Dataset entries:
□ □ □

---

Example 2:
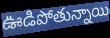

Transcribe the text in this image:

ఊడిపోతున్నాయి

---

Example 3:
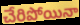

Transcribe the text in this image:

చేరిపోయినా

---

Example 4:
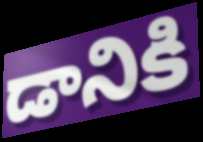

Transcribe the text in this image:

డానికి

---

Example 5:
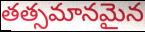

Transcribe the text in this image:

తత్సమానమైన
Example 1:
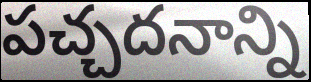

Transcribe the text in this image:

పచ్చదనాన్ని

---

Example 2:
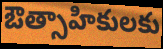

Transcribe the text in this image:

ఔత్సాహికులకు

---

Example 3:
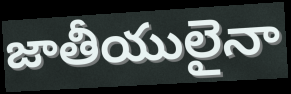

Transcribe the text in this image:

జాతీయులైనా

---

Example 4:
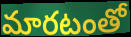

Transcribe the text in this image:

మారటంతో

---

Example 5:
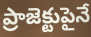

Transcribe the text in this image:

ప్రాజెక్టుపైనే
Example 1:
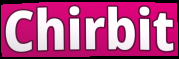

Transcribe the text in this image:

Chirbit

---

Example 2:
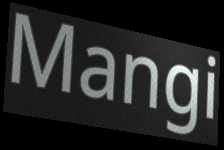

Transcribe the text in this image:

Mangi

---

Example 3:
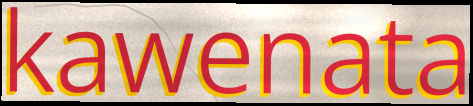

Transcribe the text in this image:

kawenata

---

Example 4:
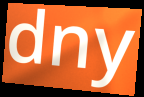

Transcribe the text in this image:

dny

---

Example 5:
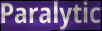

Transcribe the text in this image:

Paralytic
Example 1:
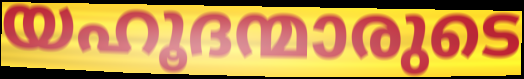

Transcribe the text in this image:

യഹൂദന്മാരുടെ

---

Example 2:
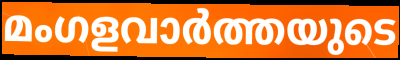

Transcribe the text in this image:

മംഗളവാർത്തയുടെ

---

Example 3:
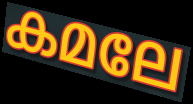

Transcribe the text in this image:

കമലേ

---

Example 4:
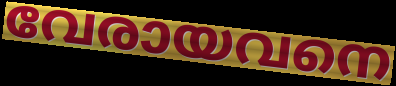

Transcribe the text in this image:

വേരായവനെ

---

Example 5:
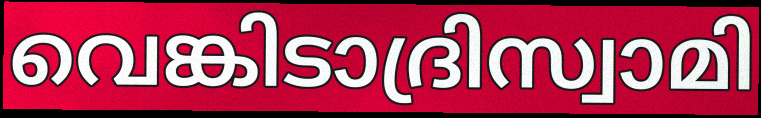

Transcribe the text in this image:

വെങ്കിടാദ്രിസ്വാമി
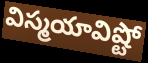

□ □ □

| Your instructions |
Copy out every one of the entries above, replacing "in this image" with "in this picture" each time it occurs and keeping everything else the same. Leave the pictures out of your answer.

| Output |
---

Example 2:

Transcribe the text in this picture:

ఊడిపోతున్నాయి

---

Example 3:

Transcribe the text in this picture:

చేరిపోయినా

---

Example 4:

Transcribe the text in this picture:

డానికి

---

Example 5:

Transcribe the text in this picture:

తత్సమానమైన
Example 1:

Transcribe the text in this picture:

పచ్చదనాన్ని

---

Example 2:

Transcribe the text in this picture:

ఔత్సాహికులకు

---

Example 3:

Transcribe the text in this picture:

జాతీయులైనా

---

Example 4:

Transcribe the text in this picture:

మారటంతో

---

Example 5:

Transcribe the text in this picture:

ప్రాజెక్టుపైనే
Example 1:

Transcribe the text in this picture:

Chirbit

---

Example 2:

Transcribe the text in this picture:

Mangi

---

Example 3:

Transcribe the text in this picture:

kawenata

---

Example 4:

Transcribe the text in this picture:

dny

---

Example 5:

Transcribe the text in this picture:

Paralytic
Example 1:

Transcribe the text in this picture:

യഹൂദന്മാരുടെ

---

Example 2:

Transcribe the text in this picture:

മംഗളവാർത്തയുടെ

---

Example 3:

Transcribe the text in this picture:

കമലേ

---

Example 4:

Transcribe the text in this picture:

വേരായവനെ

---

Example 5:

Transcribe the text in this picture:

വെങ്കിടാദ്രിസ്വാമി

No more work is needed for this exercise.